Taking time to slow down into someone else’s pace I find difficult. Faced with 20 or so people living with dementia and a bunch of instruments, can at first seem like a challenge to me. Then, as our team get going, you suddenly start to realise there’s magic happening.
The whole session is music – nothing else. A song all about ‘Hello’ leads seamlessly to a short period where nothing much is happening, other than the workshop leaders playing ‘umpa pa’ on the piano and observing the room with eagle eyes. These eyes spot a man in the group slowly and very quietly beating rhythm on his knee, slowly and quietly they echo it, they get louder and louder until your suddenly aware that the whole room is also following the rhythm this man was tapping on his knee. The room has erupted into an elated and infectious ‘umpa pa’. It’s like the buzz from a chant at a football match. Next up is a dip and quiet period, with a kind of waltz type melody, at which point a woman who apparently was in hospital unable to walk, gets up and starts to dance with a tambourine as if she was the most brilliant Spanish dancer ever.
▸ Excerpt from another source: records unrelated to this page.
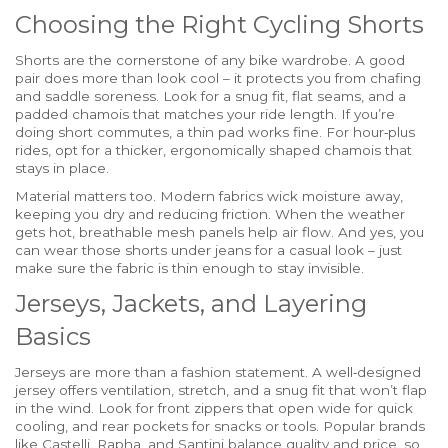
Choosing the Right Cycling Shorts
Shorts are the cornerstone of any bike wardrobe. A good
pair does more than look cool – it protects you from chafing
and saddle soreness. Look for a snug fit, flat seams, and a
padded chamois that matches your ride length. If you’re
doing short commutes, a thin pad works fine. For hour‑plus
rides, opt for a thicker, ergonomically shaped chamois that
stays in place.
Material matters too. Modern fabrics wick moisture away,
keeping you dry and reducing friction. When the weather
gets hot, breathable mesh panels help air flow. And yes, you
can wear those shorts under jeans for a casual look – just
make sure the fabric is thin enough to stay invisible.
Jerseys, Jackets, and Layering
Basics
Jerseys are more than a fashion statement. A well‑designed
jersey offers ventilation, stretch, and a snug fit that won’t flap
in the wind. Look for front zippers that open wide for quick
cooling, and rear pockets for snacks or tools. Popular brands
like Castelli, Rapha, and Santini balance quality and price, so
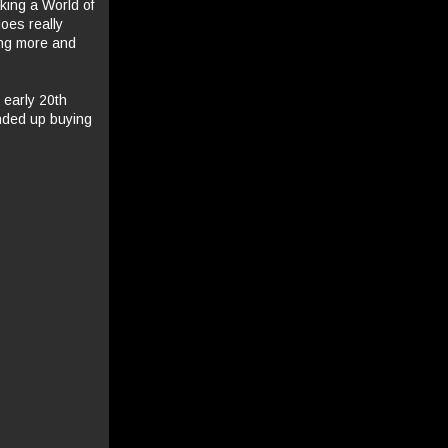
king a World of
oes really
ing more and
 early 20th
ended up buying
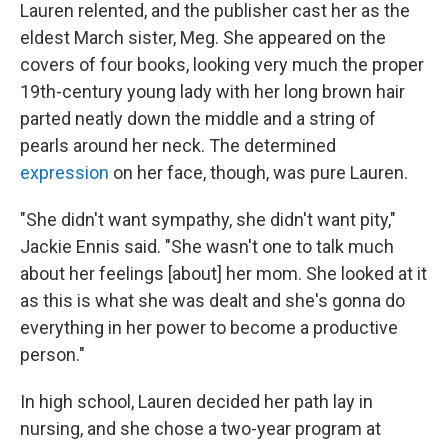
Lauren relented, and the publisher cast her as the
eldest March sister, Meg. She appeared on the
covers of four books, looking very much the proper
19th-century young lady with her long brown hair
parted neatly down the middle and a string of
pearls around her neck. The determined
expression
on her face, though, was pure Lauren.
"She didn't want sympathy, she didn't want pity,"
Jackie Ennis said. "She wasn't one to talk much
about her feelings [about] her mom. She looked at it
as this is what she was dealt and she's gonna do
everything in her power to become a productive
person."
In high school, Lauren decided her path lay in
nursing, and she chose a two-year program at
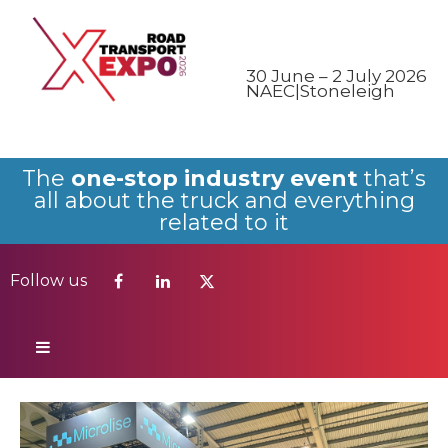
Follow us
30 June – 2 July 2026
NAEC|Stoneleigh
The
one-stop industry event
that’s
all about the truck and everything
related to it
Follow us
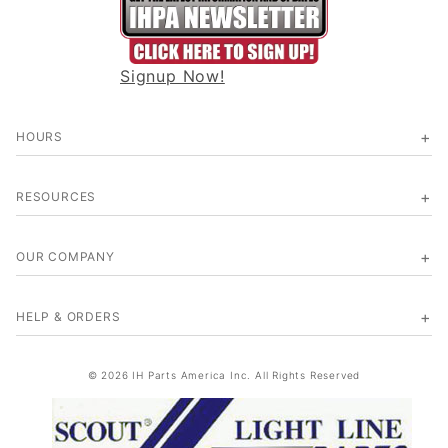
Signup Now!
HOURS
RESOURCES
OUR COMPANY
HELP & ORDERS
© 2026 IH Parts America Inc. All Rights Reserved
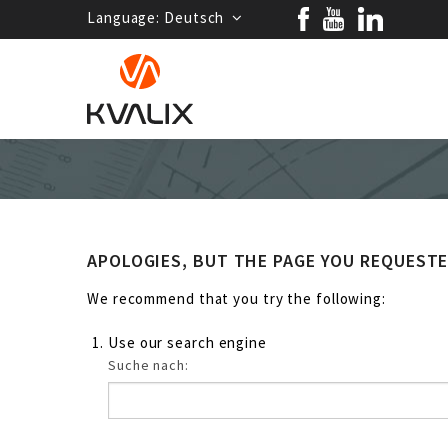
Language:
Deutsch
APOLOGIES, BUT THE PAGE YOU REQUEST
We recommend that you try the following:
Use our search engine
Suche nach:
She was in her moment, switched on, loving life and loving what she was doing. She left the session with a smile you wouldn’t believe. Her carer also beaming from seeing this person switched back on. Amina Cunnigham our principal flute & Brigitte Schwarting a Manchetser Camerata Music Therapist (our workshop leaders) were astounding in the trust they engineered in the room, the awareness and sensitivity they extended to those people, and in their musical ability to lift them all up.